Hacker News new | ask | show | jobs
by waf 3723 days ago
I'm really interested in BEAM languages, but the fault-tolerance / supervisor aspect of it doesn't speak to me. Aren't all modern application fault-tolerant, as long as you don't design something really poorly?

For example, I've never had a single HTTP request bring down an entire website -- that's already isolated. Same with message-queue listening processes. For general batch applications, I've always had them short-lived and running periodically, e.g. every minute, so even a complete crash there is isolated between runs.

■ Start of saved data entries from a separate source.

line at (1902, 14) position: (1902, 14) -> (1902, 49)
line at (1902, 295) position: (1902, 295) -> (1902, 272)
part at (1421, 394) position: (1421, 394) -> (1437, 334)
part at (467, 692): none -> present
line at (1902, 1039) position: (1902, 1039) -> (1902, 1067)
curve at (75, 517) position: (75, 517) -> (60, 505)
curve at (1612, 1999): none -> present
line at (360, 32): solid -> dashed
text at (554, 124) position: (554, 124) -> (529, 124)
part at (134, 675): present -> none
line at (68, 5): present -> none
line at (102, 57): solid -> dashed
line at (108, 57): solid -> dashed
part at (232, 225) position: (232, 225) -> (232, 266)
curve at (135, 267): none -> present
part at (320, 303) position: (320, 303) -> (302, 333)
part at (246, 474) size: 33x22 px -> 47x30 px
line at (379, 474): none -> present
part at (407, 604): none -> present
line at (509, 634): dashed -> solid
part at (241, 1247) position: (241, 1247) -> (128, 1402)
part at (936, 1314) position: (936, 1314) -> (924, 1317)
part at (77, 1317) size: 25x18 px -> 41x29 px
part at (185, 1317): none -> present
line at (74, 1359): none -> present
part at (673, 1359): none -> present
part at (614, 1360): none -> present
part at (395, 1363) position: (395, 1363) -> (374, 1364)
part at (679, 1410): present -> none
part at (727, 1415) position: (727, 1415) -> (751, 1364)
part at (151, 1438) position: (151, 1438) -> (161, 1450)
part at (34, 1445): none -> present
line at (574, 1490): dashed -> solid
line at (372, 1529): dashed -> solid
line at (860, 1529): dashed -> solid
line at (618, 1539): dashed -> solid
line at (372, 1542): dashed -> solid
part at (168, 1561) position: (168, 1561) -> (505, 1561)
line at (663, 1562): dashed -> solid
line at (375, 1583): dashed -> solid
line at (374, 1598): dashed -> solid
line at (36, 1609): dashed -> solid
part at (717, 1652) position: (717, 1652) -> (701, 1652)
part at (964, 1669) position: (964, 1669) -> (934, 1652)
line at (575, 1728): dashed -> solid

One powerful aspect is how it strongly encourages you to design loosely-coupled message-passing systems that should be easier to scale out. But I'm not convinced that's enough to warrant a switch.

5 comments

Erlang's fault-tolerance becomes really useful when you wrote a server that manage hundreds of thousands of simultaneous connections (a chat server being the typical example). With Erlang, each connection is managed by its own lightweight process (no callbacks, no promises, etc.). If a lightweight process fails, it doesn't bring down the other processes. Moreover, BEAM can signal other processes about the failed process (Erlang' supervision trees are based on this mechanism).

In a traditional architecture, you would use one thread for each connection (let's ignore the issue of the memory used by each thread), but when one thread fails, it would bring down all connections instead of just the failing one.

It's more so, you don't need to write defensive code and you're actively encouraged not to... The mantra is akin to "let it fail, it will recover."

Once you start doing it, it becomes more apparent what the difference is... And that's not to say you can't design fault tolerant systems, it's just "easier" to do so with Erlang/BEAM.

How fault-tolerant is your web server when datacenter has power outage? You can't build fault-tolerant system with one computing node by definition.

That means that if you planning to provide proper availability you want to work with system of applications, not just one. That means you should look into creating networking architecture that can handle all of that.

Most of the time it means that people just use tools that solve that for you, like load balancers. But it doesn't mean that somehow all modern applications are immune to failures.

The fault tolerance allow you to have processes and state to be available reliably for longer than the duration of a HTTP request.

You can have continuously running processes without relying on something outside of the language. You can more easily distribute such code as an Elixir package. The code can work without relying on e.g. cron or redis being available and configured.

So a side effect of the fault tolerance is that you can also easily redeploy small parts of your app. So if you have a small logic bug, you can circumvent bringing down the entire app to fix it.

There's also some more serious stuff like your workers getting killed by the OS for whatever reason and you might need to go in and restart it.

You can do this through most queue-based systems in other languages but having everything be built-in is useful.